Expanding the aqueous-based redox-facilitated self-polymerization chemistry of catecholamines to 5,6-dihydroxy-1H-benzimidazole and its 2-substituted derivatives

Aqueous-base redox-facilitated self-polymerization can be performed with 5,6-dihydroxy-1H-benzimidazole (DHBI) to generate polymeric material that is analogous to poly(dopamine) (PDA), proving the possibility to expand the catecholamine-exclusive chemistry to N-heterocyclic catechol derivatives. DHBI underwent similar reaction pathways as dopamine to self-polymerize into the lightly cross-linked, π-conjugated poly(5,6-dihydroxy-1H-benzimidazole) (PDHBI). However, it was observed that the polymerization of DHBI proceeded faster than dopamine, and can be further enhanced under UV-stimulation, similar to dopamine polymerization. When coated on various substrates, the PDHBI coatings were capable of promoting surface wettability similar to PDA, but exhibited lower thermal stability due to a reduced cross-link density. Copolymerization compatibility between DHBI and dopamine was demonstrated, and it was possible to enhance the thermal stability of PDHBI by incorporating dopamine as a comonomer/cross-linker. Despite the high level of similarity between the two polymers, PDHBI possesses the imidazole moieties as unique features. Because of the versatile chemistry of o-benzenediamine employed for the monomer synthesis, DHBI-based monomers with specific functionality at the 2-carbon position of the imidazole ring can be prepared by choosing a desirable carboxylic acid. Two 2-substituted derivatives of DHBI were synthesized to demonstrate the ability to intrinsically modify the properties of PDHBI-based polymeric materials in terms of solubility, structure, and thermal stability.

• Recorded data:

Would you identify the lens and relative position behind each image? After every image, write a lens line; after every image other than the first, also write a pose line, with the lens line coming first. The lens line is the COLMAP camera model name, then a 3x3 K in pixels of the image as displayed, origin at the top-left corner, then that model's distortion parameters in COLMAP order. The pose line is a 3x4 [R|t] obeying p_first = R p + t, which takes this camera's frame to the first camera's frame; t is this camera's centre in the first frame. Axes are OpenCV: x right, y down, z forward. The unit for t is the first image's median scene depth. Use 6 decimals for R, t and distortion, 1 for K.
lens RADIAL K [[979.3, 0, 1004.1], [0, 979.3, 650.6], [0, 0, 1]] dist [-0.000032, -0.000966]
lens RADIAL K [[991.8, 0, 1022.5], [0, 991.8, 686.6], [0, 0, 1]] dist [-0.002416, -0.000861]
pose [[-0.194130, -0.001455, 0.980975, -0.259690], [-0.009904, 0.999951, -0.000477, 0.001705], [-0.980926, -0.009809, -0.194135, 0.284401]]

• Actions to take:
- a) Translate this sentence from the DHBI abstract into Spanish: "Despite the high level of similarity between the two polymers, PDHBI possesses the imidazole moieties as unique features."
- b) Summarize the DHBI abstract in two sentences.
The listing has no connection to the DHBI abstract.

• Per-task outputs:
- a) A pesar del alto grado de similitud entre los dos polímeros, el PDHBI posee los grupos imidazol como características únicas.

- b) 5,6-dihydroxy-1H-benzimidazole (DHBI) can self-polymerize in aqueous base, like dopamine, into a material similar to poly(dopamine), and it polymerizes faster, with UV stimulation speeding it up further. Its coatings improve surface wettability but have lower thermal stability, which can be raised by copolymerizing with dopamine, and 2-substituted derivatives allow the polymer's solubility, structure, and thermal stability to be modified.